**Supplied data**
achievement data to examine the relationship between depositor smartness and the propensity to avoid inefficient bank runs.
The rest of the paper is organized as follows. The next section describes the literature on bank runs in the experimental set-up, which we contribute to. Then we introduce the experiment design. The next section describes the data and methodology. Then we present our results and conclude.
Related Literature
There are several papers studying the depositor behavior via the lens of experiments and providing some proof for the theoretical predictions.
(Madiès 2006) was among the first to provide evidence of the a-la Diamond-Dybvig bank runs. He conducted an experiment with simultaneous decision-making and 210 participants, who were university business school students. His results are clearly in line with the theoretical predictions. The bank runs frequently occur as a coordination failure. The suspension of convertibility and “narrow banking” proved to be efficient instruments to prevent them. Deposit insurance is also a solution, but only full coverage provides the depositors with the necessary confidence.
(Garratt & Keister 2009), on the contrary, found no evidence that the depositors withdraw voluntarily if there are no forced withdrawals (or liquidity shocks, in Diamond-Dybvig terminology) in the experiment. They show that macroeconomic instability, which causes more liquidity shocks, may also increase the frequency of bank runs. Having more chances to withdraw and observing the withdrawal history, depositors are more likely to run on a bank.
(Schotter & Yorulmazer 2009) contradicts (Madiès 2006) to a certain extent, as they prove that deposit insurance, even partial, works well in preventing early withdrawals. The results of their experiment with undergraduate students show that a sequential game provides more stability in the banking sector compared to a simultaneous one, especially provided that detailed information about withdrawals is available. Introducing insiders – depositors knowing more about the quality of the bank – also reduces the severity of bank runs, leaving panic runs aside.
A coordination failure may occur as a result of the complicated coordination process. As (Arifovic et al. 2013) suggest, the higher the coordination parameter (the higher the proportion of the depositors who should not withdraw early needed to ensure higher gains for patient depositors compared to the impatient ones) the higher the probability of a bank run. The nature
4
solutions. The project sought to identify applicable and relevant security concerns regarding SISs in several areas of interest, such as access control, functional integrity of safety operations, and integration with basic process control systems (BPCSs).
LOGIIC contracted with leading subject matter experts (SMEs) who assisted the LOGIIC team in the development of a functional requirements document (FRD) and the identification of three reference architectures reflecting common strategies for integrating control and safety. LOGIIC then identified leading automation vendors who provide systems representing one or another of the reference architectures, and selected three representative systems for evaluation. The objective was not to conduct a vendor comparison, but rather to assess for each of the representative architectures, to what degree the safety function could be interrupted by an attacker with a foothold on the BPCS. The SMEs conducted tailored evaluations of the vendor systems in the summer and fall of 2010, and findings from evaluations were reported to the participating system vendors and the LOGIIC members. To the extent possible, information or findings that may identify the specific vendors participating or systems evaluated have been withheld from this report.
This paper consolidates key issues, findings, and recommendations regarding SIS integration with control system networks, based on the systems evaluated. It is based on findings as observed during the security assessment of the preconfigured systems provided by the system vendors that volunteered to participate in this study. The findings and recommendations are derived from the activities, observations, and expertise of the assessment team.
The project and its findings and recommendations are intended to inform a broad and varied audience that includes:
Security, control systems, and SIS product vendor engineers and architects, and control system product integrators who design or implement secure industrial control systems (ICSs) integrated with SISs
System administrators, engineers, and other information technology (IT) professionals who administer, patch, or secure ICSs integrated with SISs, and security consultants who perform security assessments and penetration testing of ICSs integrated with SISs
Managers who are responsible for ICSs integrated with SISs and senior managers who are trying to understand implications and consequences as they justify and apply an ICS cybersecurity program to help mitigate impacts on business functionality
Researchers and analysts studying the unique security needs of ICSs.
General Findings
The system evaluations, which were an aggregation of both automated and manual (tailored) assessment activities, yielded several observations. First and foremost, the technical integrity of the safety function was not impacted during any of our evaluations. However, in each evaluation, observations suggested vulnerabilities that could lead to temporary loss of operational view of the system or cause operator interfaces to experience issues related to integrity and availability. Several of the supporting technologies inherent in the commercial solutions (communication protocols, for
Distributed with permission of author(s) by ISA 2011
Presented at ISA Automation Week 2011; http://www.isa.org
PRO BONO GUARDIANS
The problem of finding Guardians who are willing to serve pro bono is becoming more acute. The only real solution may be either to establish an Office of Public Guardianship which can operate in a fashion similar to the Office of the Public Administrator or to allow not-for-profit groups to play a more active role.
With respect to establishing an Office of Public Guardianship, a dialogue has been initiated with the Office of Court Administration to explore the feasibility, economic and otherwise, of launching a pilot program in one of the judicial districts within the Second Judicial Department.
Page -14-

**Work to complete**
Only the lines above starting at the line that holds "Related Literature" and ending at the line that holds "(Garratt & Keister" are to be repeated, exactly and in full.

**Task answer**
Related Literature
There are several papers studying the depositor behavior via the lens of experiments and providing some proof for the theoretical predictions.
(Madiès 2006) was among the first to provide evidence of the a-la Diamond-Dybvig bank runs. He conducted an experiment with simultaneous decision-making and 210 participants, who were university business school students. His results are clearly in line with the theoretical predictions. The bank runs frequently occur as a coordination failure. The suspension of convertibility and “narrow banking” proved to be efficient instruments to prevent them. Deposit insurance is also a solution, but only full coverage provides the depositors with the necessary confidence.
(Garratt & Keister 2009), on the contrary, found no evidence that the depositors withdraw voluntarily if there are no forced withdrawals (or liquidity shocks, in Diamond-Dybvig terminology) in the experiment. They show that macroeconomic instability, which causes more liquidity shocks, may also increase the frequency of bank runs. Having more chances to withdraw and observing the withdrawal history, depositors are more likely to run on a bank.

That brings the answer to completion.